## Saved data entries
====

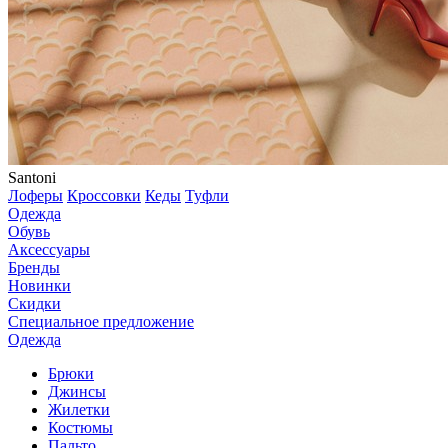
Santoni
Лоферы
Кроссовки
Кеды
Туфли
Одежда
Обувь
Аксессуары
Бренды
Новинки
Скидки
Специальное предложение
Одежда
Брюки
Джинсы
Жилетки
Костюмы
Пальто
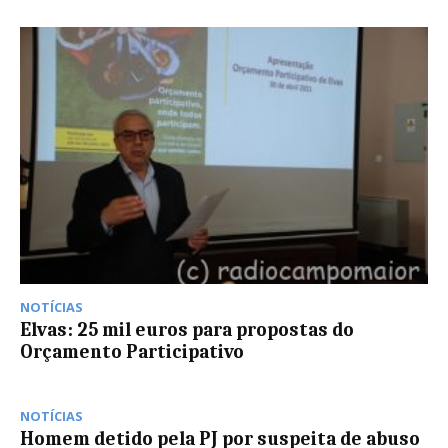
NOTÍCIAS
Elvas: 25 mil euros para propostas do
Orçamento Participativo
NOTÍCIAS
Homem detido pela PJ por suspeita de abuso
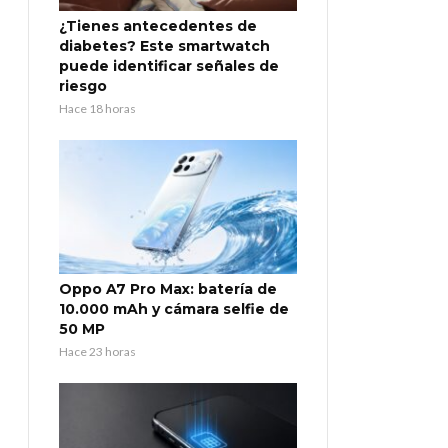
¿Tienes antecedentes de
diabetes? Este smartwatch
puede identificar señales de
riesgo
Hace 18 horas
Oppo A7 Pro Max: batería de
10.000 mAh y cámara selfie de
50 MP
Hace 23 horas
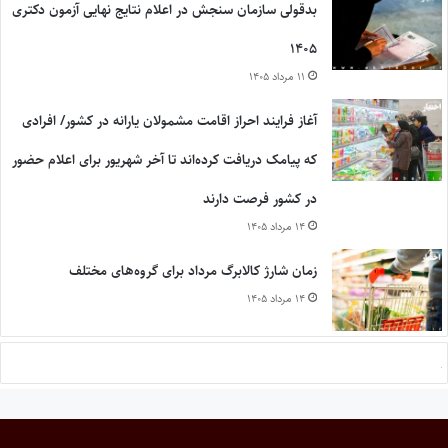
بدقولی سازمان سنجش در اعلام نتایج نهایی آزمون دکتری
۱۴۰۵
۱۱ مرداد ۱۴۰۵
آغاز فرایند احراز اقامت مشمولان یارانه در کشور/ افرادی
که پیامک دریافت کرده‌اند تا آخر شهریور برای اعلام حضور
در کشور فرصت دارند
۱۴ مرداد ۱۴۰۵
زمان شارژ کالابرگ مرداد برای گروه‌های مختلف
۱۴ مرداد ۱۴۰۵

====

## Work order
When you copy the data above, reproduce each line exactly and skip every image.

## Answer to the exercise
Santoni
Лоферы
Кроссовки
Кеды
Туфли
Одежда
Обувь
Аксессуары
Бренды
Новинки
Скидки
Специальное предложение
Одежда
Брюки
Джинсы
Жилетки
Костюмы
Пальто
NOTÍCIAS
Elvas: 25 mil euros para propostas do
Orçamento Participativo
NOTÍCIAS
Homem detido pela PJ por suspeita de abuso
¿Tienes antecedentes de
diabetes? Este smartwatch
puede identificar señales de
riesgo
Hace 18 horas
Oppo A7 Pro Max: batería de
10.000 mAh y cámara selfie de
50 MP
Hace 23 horas
بدقولی سازمان سنجش در اعلام نتایج نهایی آزمون دکتری
۱۴۰۵
۱۱ مرداد ۱۴۰۵
آغاز فرایند احراز اقامت مشمولان یارانه در کشور/ افرادی
که پیامک دریافت کرده‌اند تا آخر شهریور برای اعلام حضور
در کشور فرصت دارند
۱۴ مرداد ۱۴۰۵
زمان شارژ کالابرگ مرداد برای گروه‌های مختلف
۱۴ مرداد ۱۴۰۵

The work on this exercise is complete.